Problem details — Determine the number of lines below that contain "patient". Write nothing but that number.

Collection entries —

>>

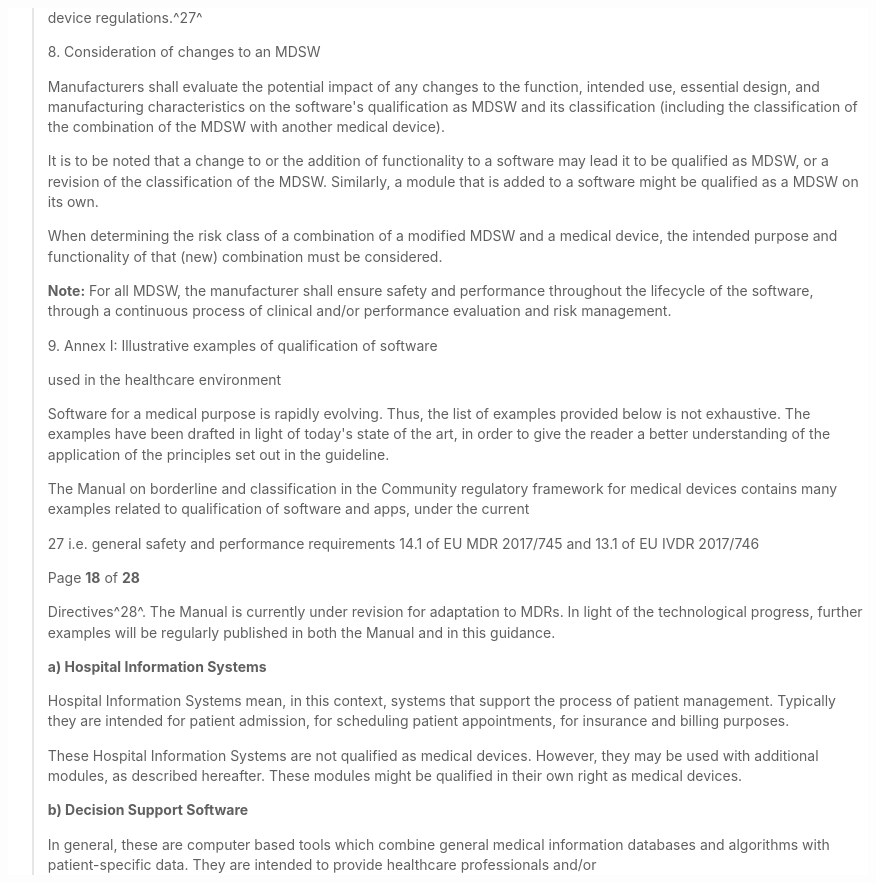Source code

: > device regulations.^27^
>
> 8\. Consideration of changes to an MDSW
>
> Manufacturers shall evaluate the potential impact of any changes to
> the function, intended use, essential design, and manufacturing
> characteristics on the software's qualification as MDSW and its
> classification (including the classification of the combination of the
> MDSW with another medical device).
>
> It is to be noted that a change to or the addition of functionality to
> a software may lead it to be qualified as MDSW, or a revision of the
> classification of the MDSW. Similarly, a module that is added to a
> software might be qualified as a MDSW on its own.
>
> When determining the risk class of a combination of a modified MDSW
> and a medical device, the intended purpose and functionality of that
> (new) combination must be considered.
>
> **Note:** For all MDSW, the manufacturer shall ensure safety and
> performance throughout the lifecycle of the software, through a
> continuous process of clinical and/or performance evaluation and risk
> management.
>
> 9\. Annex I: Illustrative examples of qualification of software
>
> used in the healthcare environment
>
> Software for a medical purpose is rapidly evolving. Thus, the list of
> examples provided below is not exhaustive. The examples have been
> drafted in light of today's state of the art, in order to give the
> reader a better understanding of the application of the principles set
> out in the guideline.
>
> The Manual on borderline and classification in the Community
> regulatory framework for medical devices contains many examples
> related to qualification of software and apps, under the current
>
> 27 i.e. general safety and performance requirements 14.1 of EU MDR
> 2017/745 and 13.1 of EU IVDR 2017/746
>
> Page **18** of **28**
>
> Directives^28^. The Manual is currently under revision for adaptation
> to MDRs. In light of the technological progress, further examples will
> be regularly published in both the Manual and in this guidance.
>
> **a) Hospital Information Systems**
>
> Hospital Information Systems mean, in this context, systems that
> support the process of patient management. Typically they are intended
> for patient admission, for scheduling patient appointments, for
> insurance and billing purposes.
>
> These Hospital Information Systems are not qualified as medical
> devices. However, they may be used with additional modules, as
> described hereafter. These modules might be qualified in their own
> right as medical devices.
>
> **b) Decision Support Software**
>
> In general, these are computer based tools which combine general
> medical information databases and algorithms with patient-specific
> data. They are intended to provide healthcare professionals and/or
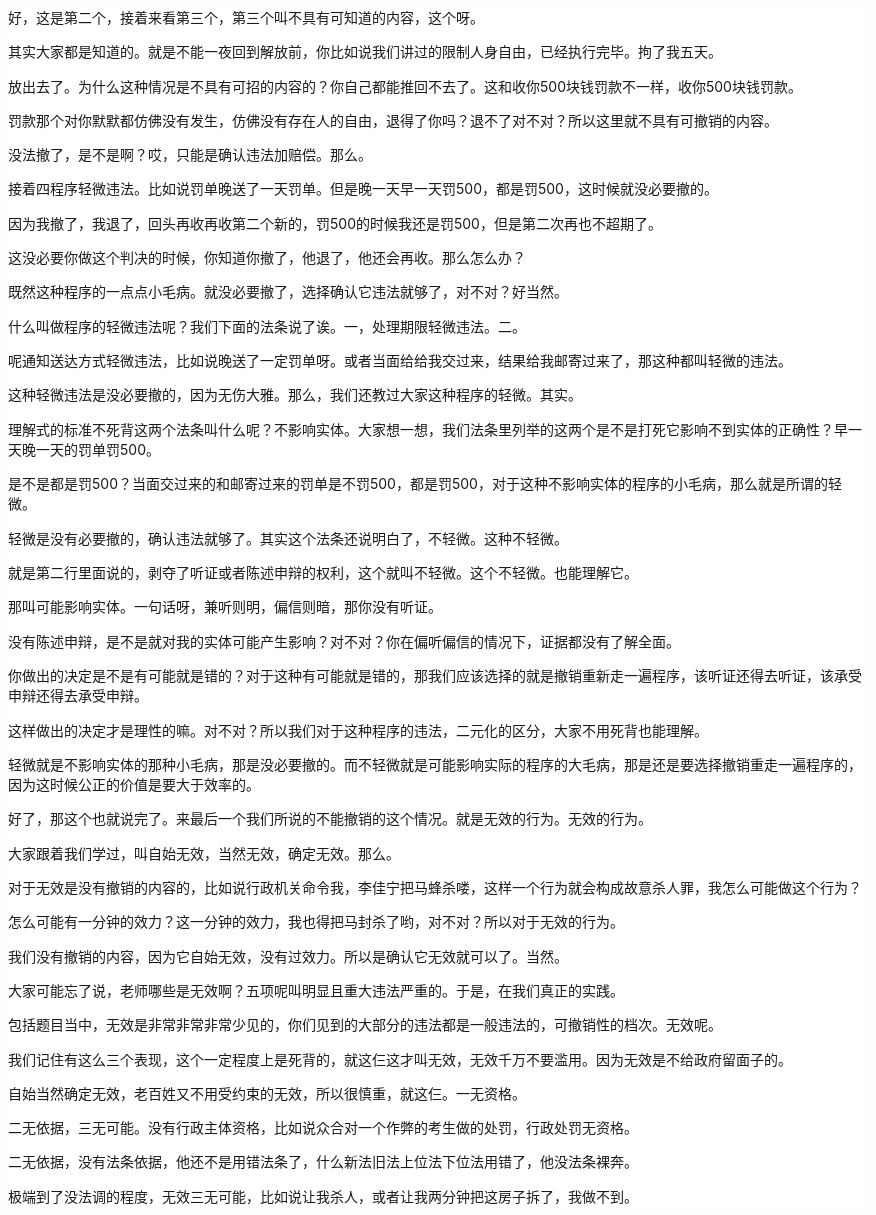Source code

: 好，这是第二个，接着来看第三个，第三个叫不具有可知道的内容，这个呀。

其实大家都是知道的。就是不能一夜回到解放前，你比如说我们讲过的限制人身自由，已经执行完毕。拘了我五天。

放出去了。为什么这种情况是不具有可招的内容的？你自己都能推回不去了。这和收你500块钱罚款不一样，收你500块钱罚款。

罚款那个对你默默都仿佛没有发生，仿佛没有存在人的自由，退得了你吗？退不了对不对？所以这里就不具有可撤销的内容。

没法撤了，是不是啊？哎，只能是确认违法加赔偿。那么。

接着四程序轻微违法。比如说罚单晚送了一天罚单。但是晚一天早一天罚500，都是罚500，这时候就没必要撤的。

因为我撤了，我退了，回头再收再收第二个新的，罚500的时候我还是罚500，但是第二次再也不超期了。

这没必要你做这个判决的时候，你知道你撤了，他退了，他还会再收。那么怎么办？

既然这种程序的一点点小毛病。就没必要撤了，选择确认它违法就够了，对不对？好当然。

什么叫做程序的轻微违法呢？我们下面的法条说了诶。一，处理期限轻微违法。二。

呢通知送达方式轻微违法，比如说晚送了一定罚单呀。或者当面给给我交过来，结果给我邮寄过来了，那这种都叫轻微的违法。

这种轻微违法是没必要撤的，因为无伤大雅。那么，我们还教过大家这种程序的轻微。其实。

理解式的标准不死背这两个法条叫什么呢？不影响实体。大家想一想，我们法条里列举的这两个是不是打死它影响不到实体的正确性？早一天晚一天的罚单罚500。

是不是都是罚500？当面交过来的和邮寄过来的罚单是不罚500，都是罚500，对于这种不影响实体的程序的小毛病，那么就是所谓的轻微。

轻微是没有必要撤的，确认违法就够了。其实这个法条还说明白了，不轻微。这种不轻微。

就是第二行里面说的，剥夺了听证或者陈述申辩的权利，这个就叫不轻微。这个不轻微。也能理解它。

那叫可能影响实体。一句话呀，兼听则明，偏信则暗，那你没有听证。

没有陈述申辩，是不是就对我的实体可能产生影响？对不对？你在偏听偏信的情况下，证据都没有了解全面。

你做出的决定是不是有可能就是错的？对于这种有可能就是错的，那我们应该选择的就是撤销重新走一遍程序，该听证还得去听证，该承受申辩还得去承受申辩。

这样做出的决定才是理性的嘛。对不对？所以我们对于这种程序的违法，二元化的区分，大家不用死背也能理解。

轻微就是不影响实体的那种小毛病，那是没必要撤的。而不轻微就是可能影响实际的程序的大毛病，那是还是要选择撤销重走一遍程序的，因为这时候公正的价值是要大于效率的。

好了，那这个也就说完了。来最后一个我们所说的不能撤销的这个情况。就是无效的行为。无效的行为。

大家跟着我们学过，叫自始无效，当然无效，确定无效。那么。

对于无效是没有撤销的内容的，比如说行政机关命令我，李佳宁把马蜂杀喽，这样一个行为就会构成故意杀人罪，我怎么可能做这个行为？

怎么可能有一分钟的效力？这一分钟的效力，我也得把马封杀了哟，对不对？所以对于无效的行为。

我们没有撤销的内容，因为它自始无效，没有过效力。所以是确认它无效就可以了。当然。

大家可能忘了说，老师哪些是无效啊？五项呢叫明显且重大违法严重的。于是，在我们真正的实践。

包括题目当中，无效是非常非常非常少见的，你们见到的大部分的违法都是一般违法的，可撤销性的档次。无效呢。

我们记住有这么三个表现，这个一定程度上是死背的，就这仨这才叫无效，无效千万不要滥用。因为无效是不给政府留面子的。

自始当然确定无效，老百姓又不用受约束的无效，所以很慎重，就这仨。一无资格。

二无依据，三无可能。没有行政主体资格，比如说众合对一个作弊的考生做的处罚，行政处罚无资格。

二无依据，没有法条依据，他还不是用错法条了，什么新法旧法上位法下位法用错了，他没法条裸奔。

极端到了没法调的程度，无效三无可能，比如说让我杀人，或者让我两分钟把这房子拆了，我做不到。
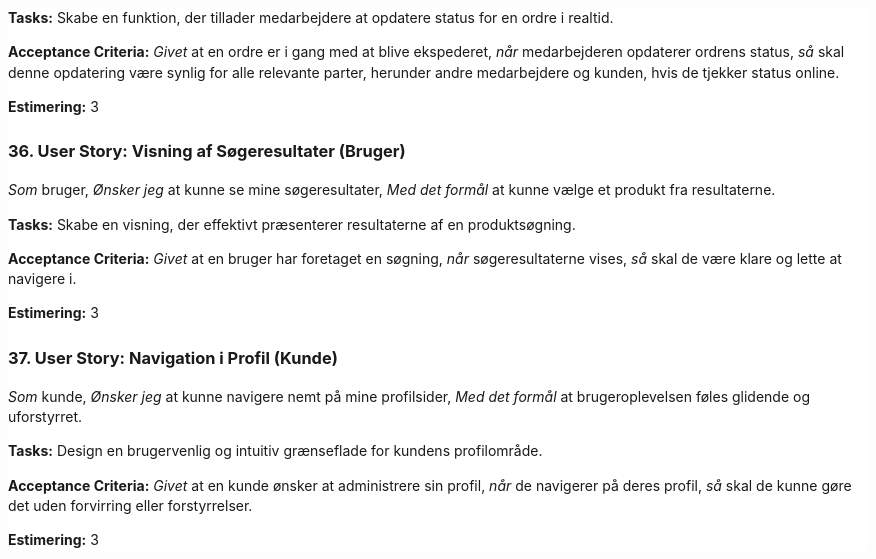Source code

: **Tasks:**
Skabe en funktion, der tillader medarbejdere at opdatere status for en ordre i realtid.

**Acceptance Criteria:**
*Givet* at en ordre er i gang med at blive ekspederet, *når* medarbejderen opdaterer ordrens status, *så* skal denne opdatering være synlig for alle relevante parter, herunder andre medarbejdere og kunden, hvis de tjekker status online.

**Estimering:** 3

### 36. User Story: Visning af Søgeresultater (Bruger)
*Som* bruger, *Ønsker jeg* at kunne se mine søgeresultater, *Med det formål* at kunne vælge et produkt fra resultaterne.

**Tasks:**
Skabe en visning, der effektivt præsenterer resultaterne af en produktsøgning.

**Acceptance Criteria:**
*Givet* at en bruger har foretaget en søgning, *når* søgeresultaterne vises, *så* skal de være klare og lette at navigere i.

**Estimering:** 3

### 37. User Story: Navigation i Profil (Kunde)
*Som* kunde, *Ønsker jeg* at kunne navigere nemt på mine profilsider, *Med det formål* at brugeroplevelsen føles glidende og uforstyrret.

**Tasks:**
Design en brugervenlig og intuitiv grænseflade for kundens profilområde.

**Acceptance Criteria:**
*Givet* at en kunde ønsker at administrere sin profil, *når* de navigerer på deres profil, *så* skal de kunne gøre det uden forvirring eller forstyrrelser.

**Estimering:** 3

<<

Answer space — 3